==== PROVIDED INFORMATION
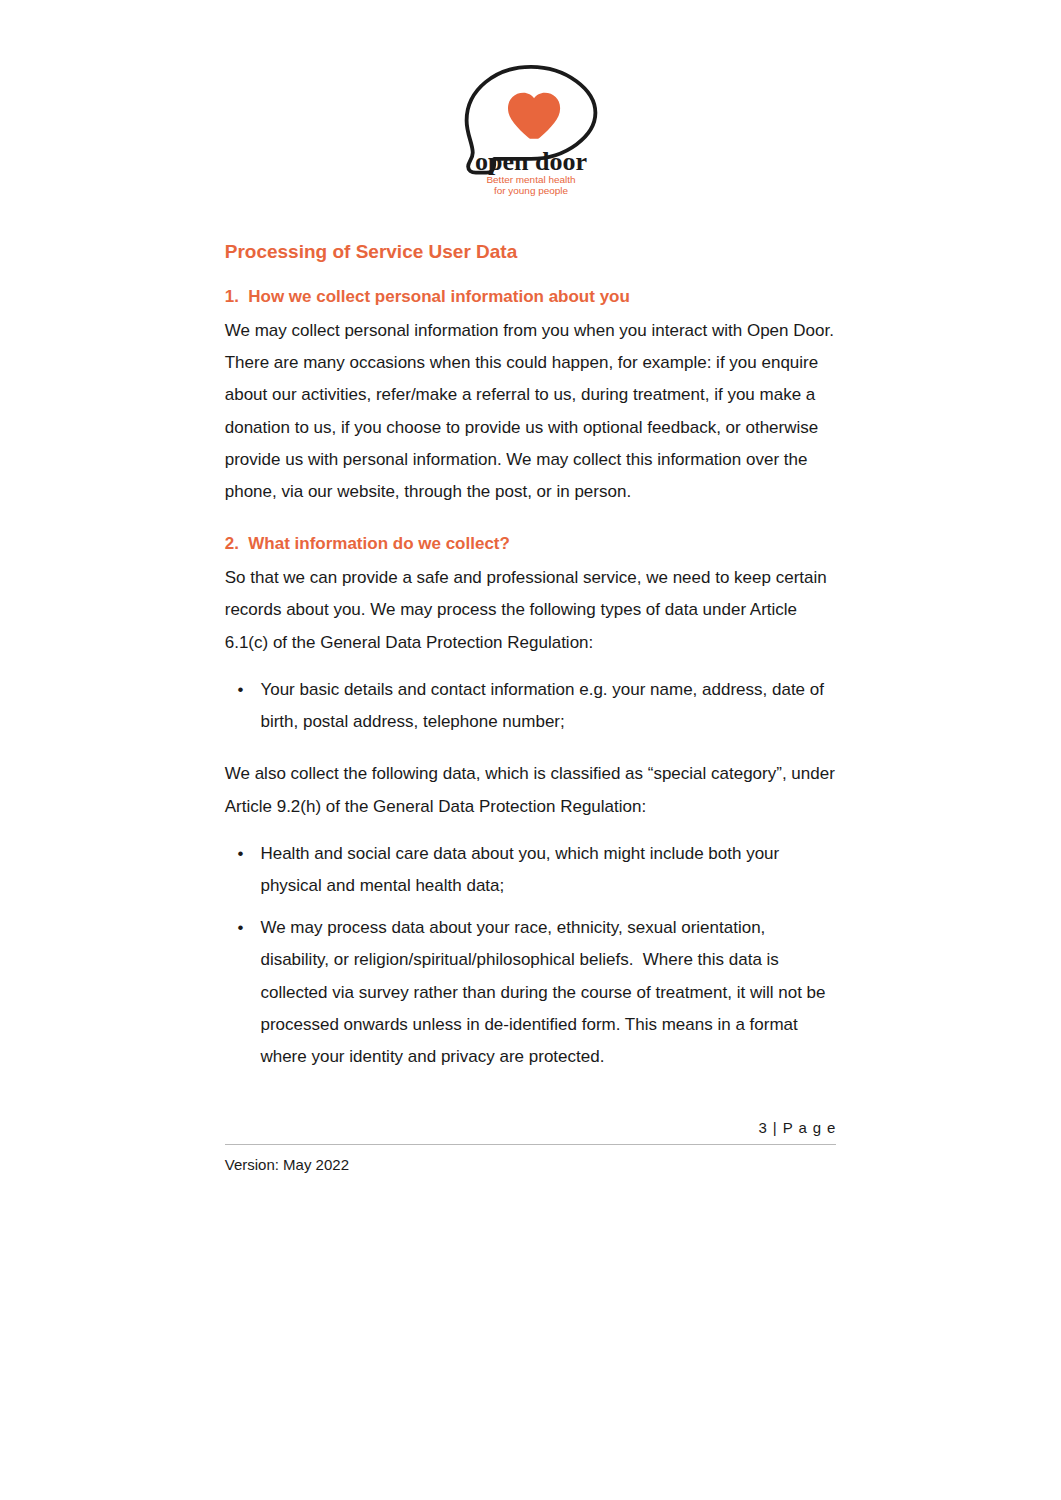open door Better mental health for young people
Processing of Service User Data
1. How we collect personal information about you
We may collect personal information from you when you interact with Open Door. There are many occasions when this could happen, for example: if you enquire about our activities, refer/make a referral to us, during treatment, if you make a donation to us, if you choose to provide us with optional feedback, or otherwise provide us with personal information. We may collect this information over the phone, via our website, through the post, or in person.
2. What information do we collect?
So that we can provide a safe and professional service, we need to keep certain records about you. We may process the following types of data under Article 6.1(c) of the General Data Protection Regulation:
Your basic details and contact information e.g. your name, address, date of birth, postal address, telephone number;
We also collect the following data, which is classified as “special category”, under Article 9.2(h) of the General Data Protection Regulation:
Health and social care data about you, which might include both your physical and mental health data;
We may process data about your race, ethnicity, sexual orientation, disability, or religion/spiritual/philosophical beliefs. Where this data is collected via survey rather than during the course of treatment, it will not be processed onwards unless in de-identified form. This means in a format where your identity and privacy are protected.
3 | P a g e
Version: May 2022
========
Set every line of the records down again exactly, and exclude all pictures.

open door Better mental health for young people
Processing of Service User Data
1. How we collect personal information about you
We may collect personal information from you when you interact with Open Door. There are many occasions when this could happen, for example: if you enquire about our activities, refer/make a referral to us, during treatment, if you make a donation to us, if you choose to provide us with optional feedback, or otherwise provide us with personal information. We may collect this information over the phone, via our website, through the post, or in person.
2. What information do we collect?
So that we can provide a safe and professional service, we need to keep certain records about you. We may process the following types of data under Article 6.1(c) of the General Data Protection Regulation:
Your basic details and contact information e.g. your name, address, date of birth, postal address, telephone number;
We also collect the following data, which is classified as “special category”, under Article 9.2(h) of the General Data Protection Regulation:
Health and social care data about you, which might include both your physical and mental health data;
We may process data about your race, ethnicity, sexual orientation, disability, or religion/spiritual/philosophical beliefs. Where this data is collected via survey rather than during the course of treatment, it will not be processed onwards unless in de-identified form. This means in a format where your identity and privacy are protected.
3 | P a g e
Version: May 2022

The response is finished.